A man is picked for jury duty. He seems like a solid enough fellow, maybe a little melancholy, and more handsome than most, because he’s played by Nicholas Hoult, whose eyes are an almost impossibly bright shade of blue. He shows up the first day of the trial and a look of panic plays out across his face. It seems he might have done something in his past that could have direct bearing on whether or not the defendant is found guilty. If he comes forward, he might end up behind bars himself.
It’s a scenario straight out of a legal thriller, and Juror #2 is a pretty good one. It’s also very characteristic of its director, the somehow 94-year-old Clint Eastwood: taut, lean, and efficient, with no compulsion to take two minutes conveying something that can be taken care of in 30 seconds. Eastwood will go down as one of the most economical filmmakers to walk Hollywood, or, in this case, Chatham County, Georgia, where Juror #2 takes place. (Smart move, by the way: Generous tax incentives make Georgia one of the least expensive places to shoot a movie, so you might as well make one that’s actually set there.)
Hoult plays Justin Kemp, who thought he hit a deer one dark and stormy night a couple years back. But once his jury duty commences, he realizes that deer might have actually been a young woman, whose boyfriend (Gabriel Basso) now stands accused of her murder. The couple had argued at a bar that night, the same bar where Justin, a recovering alcoholic, sat with a drink, deciding whether or not to down it. (He didn’t.) The woman ended up dead in a creek, near the spot where Justin heard that “thud.” Was Justin unknowingly responsible? And if so, what, if anything, should he do about it now?

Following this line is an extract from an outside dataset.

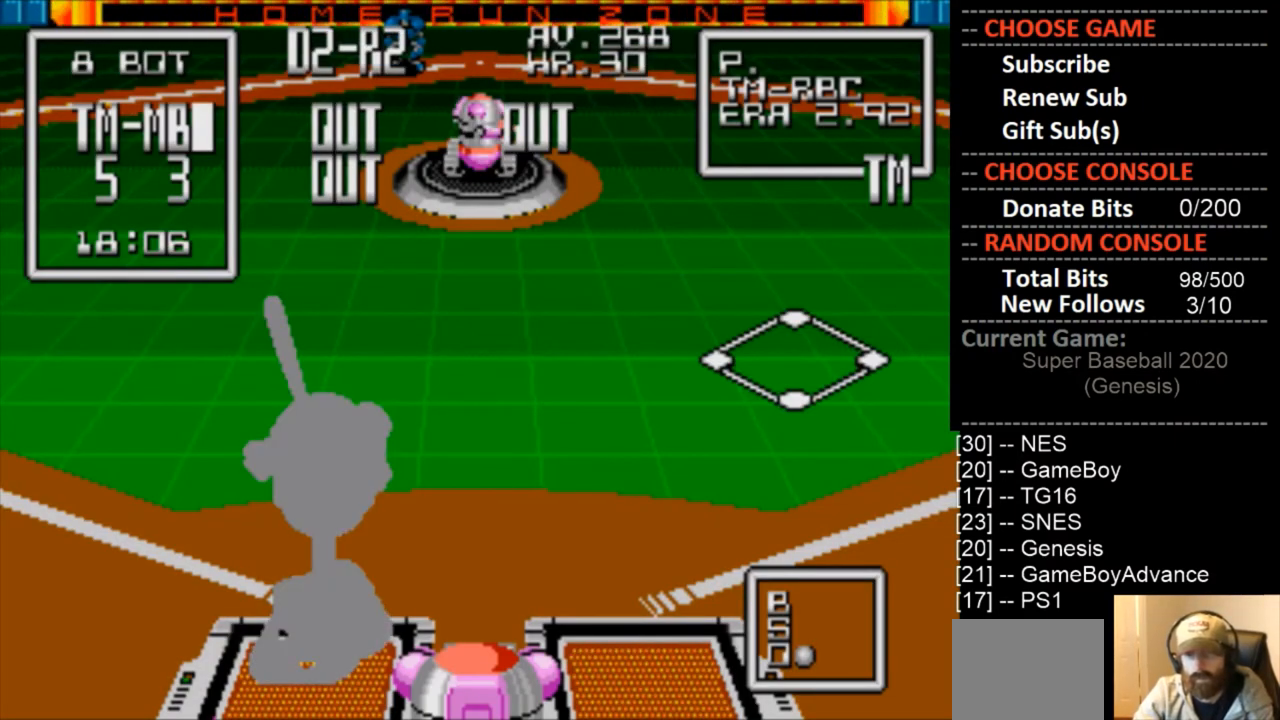
{"buttons": ["DPAD_LEFT"], "events": []}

Parts of Juror #2 play like a modern, twisty take on 12 Angry Men, Sidney Lumet’s rapier-like 1957 drama in which jurors in a murder trial drag their personal experiences and prejudices into a heated deliberation as they determine a man’s fate. There’s a retired police detective (J.K. Simmons) who thinks something stinks and goes poking into the case on his own. There’s the guy (Cedric Yarbrough) who works tirelessly to keep kids away from gangs and swears he will never vote to acquit the defendant, who wears his former gang affiliation tattooed on his neck. Most importantly, there’s Justin, who’s in a hell of a legal and moral pickle. Stay quiet and he helps put a perhaps-innocent man behind bars. Step forward and he could end up there himself, leaving his pregnant wife (Zoey Deutch) in the lurch.
But the angry jurors are just part of the picture. The screenwriter, Jonathan A. Abrams, also fleshes out the defense attorney (Chris Messina) and, especially, the prosecutor (a wonderful Toni Colette), who is running for district attorney and hungry for a conviction — and also increasingly aware that something seems off here. The opposing lawyers drink and banter together when they’re not squaring off; there’s a professional collegiality to their relationship that rings true. There is no shortage of movies that argue for the general depravity of the legal profession. This is not one of them.
The recovery angle is also important here. As a recovering alcoholic, Justin has essentially taken a vow of rigorous honesty — yes, I know something about this — and pledged to live honorably. As a fellow recovering addict who appears to be Justin’s sponsor (played by Kiefer Sutherland) tells him, “You’re only as sick as your secrets.” Then he also tells Justin that he’s probably up the creek if he tells the truth in this situation. Caught in a vise, Justin twists, turns and squirms. And we get to watch him.
Juror #2 is fueled by the improbability of its premise, which largely boils down to a couple of questions: What are the odds? And what would you do? Anyone who dings the movie for being unrealistic is missing the point. Juror #2 works by putting us in the middle of an impossible dilemma then asking us to hold on tight as it creeps toward resolution.